FGB and NBAD shareholders approve merger to create UAE’s largest bank
Shareholders in First Gulf Bank PJSC (FGB) and National Bank of Abu Dhabi, NBAD, have approved a proposed merger of the two banks, which will create the largest financial institution in the United Arab Emirates, UAE, with assets of approximately AED655 billion (US$178 billion).
At separate general assembly meetings held on Wednesday, shareholders in FGB and NBAD voted in favour of the merger, which was recommended by the board of directors of both banks on 3rd July, the two banks said in an emailed joint press release.
The recommended transaction will involve a share swap, in which FGB shareholders receive 1.254 NBAD shares for each FGB share they hold.
Following the issue of new NBAD shares, FGB shareholders will own approximately 52 percent of the combined bank, with NBAD shareholders owning approximately 48 percent.

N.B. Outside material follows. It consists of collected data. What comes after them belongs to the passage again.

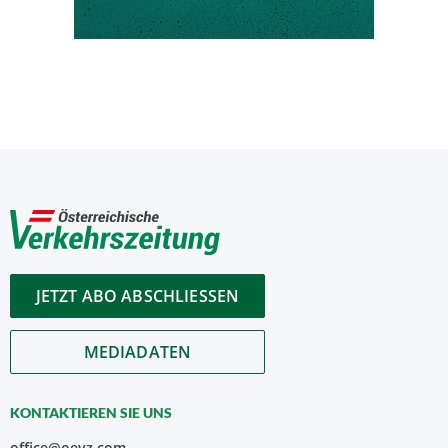
JETZT ABO ABSCHLIESSEN
MEDIADATEN
KONTAKTIEREN SIE UNS
office@oevz.com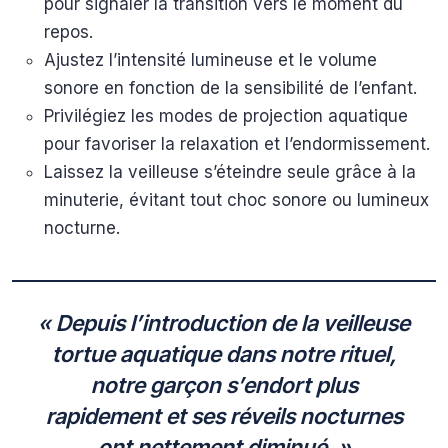
pour signaler la transition vers le moment du
repos.
Ajustez l’intensité lumineuse et le volume
sonore en fonction de la sensibilité de l’enfant.
Privilégiez les modes de projection aquatique
pour favoriser la relaxation et l’endormissement.
Laissez la veilleuse s’éteindre seule grâce à la
minuterie, évitant tout choc sonore ou lumineux
nocturne.
« Depuis l’introduction de la veilleuse
tortue aquatique dans notre rituel,
notre garçon s’endort plus
rapidement et ses réveils nocturnes
ont nettement diminué. »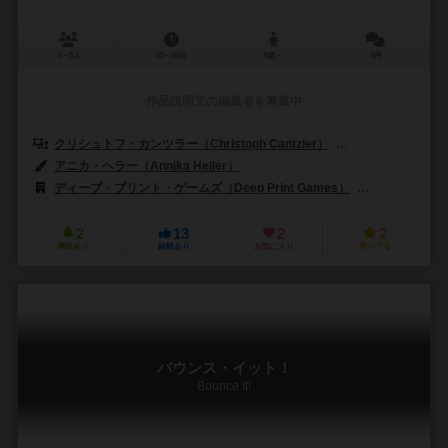
2～8人
10～20分
8歳～
0件
作品説明文の編集者を募集中
クリシュトフ・カンツラー（Christoph Cantzler）
トルシュテン・マロル
アニカ・ヘラー（Annika Heller）
ディープ・プリント・ゲームズ（Deep Print Games）
ジェム・クラブ
2
13
2
2
興味あり
経験あり
お気に入り
持ってる
バウンス・イット！
Bounce It!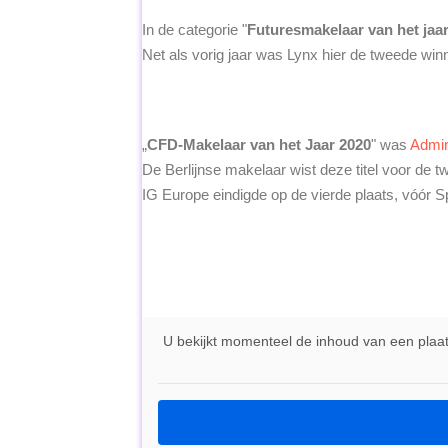
In de categorie "
Futuresmakelaar van het jaa
Net als vorig jaar was Lynx hier de tweede win
„
CFD-Makelaar van het Jaar 2020
" was
Admir
De Berlijnse makelaar wist deze titel voor de 
IG Europe eindigde op de vierde plaats, vóór 
U bekijkt momenteel de inhoud van een pla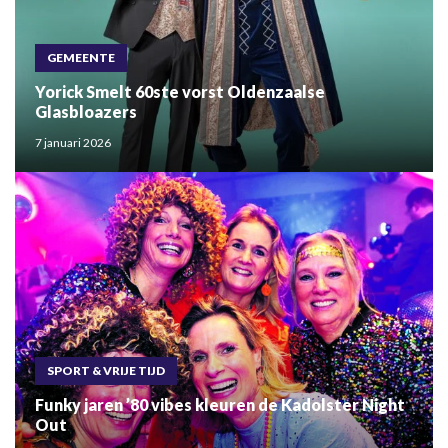
GEMEENTE
Yorick Smelt 60ste vorst Oldenzaalse
Glasbloazers
7 januari 2026
SPORT & VRIJE TIJD
Funky jaren ’80 vibes kleuren de Kadolster Night
Out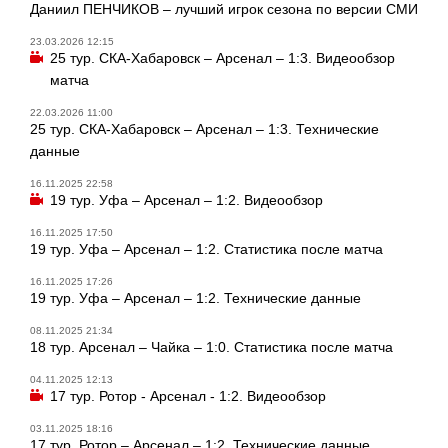
Даниил ПЕНЧИКОВ – лучший игрок сезона по версии СМИ
23.03.2026 12:15
25 тур. СКА-Хабаровск – Арсенал – 1:3. Видеообзор
матча
22.03.2026 11:00
25 тур. СКА-Хабаровск – Арсенал – 1:3. Технические
данные
16.11.2025 22:58
19 тур. Уфа – Арсенал – 1:2. Видеообзор
16.11.2025 17:50
19 тур. Уфа – Арсенал – 1:2. Статистика после матча
16.11.2025 17:26
19 тур. Уфа – Арсенал – 1:2. Технические данные
08.11.2025 21:34
18 тур. Арсенал – Чайка – 1:0. Статистика после матча
04.11.2025 12:13
17 тур. Ротор - Арсенал - 1:2. Видеообзор
03.11.2025 18:16
17 тур. Ротор – Арсенал – 1:2. Технические данные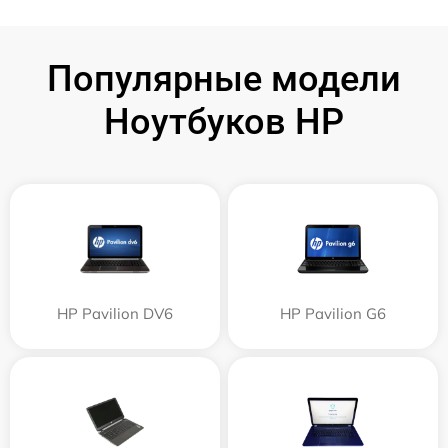
Популярные модели
Ноутбуков HP
HP Pavilion DV6
HP Pavilion G6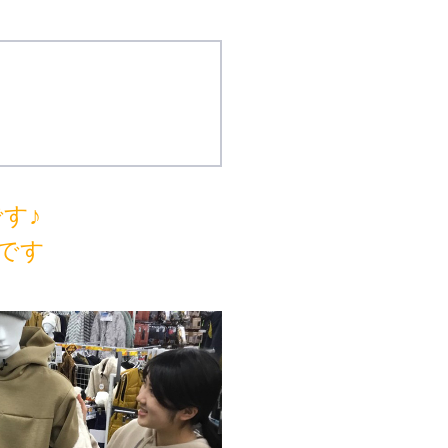
す♪
です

The Government of Abu Dhabi and Government related entities will own approximately 37 percent of the merged entity.
On the effective date of the merger, FGB shares will be delisted from the Abu Dhabi Securities Exchange (ADX) and the company dissolved.
The merger has been approved by the Central Bank of the UAE, and requires further approval from international regulators and the Securities and Commodities Authority (SCA) before it becomes effective, which is expected to occur towards the end of the first quarter of 2017. Following the shareholder approval, a 30-day creditor objection period will be triggered on 12th December, 2016.

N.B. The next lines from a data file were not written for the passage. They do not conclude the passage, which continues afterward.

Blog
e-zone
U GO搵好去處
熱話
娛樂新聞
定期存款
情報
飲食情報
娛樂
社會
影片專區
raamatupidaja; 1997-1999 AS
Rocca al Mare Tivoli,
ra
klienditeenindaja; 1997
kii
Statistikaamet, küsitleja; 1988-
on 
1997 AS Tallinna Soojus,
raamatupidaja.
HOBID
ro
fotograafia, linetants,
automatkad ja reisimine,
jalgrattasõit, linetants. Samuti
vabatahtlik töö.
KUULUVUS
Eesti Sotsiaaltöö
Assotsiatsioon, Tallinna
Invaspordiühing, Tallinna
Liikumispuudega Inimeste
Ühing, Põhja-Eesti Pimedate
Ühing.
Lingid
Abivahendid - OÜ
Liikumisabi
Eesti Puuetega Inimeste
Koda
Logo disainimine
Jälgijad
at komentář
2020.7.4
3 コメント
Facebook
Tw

"The overwhelming vote of support from FGB and NBAD shareholders to approve this historic merger is a clear testament to the compelling rationale and value proposition for creating a bank with the financial strength, scale and expertise to deliver benefits for our customers, our shareholders and for the wider UAE economy," Sheikh Tahnoon bin Zayed Al Nahyan, Chairman of FGB, commented.
Nasser Ahmed Al Suwaidi, Chairman of NBAD, described the endorsement for the combined bank from both sets of shareholders as resounding and a significant milestone.
"The new larger bank will be in an excellent position to invest in our people, in technology, in products and services that our increasingly sophisticated client base demands, while capitalising on growth opportunities in the UAE and beyond".
Shareholders from both banks voted in favour of all agenda items at each general assembly meeting, including the authorisation of the combined bank’s board of directors once the merger becomes effective.
Sheikh Tahnoon bin Zayed Al Nahyan is the Chairman designate, while Nasser Ahmed Al Suwaidi is the Vice Chairman designate.
Abdulhamid M. Saeed, who is currently Board Member and Managing Director of FGB, is the Chief Executive Officer designate for the combined bank.
Abdulhamid M. Saeed, Chief Executive Officer Designate, added, "Since the announcement of the planned merger in July, both banks have made strong progress towards integration. The vote of confidence from shareholders to create the largest bank in the UAE is based on an understanding that bringing together the best talents from FGB and NBAD and will create a market-leading product offering both in Personal Banking as well as in Corporate and Investment Banking locally and overseas."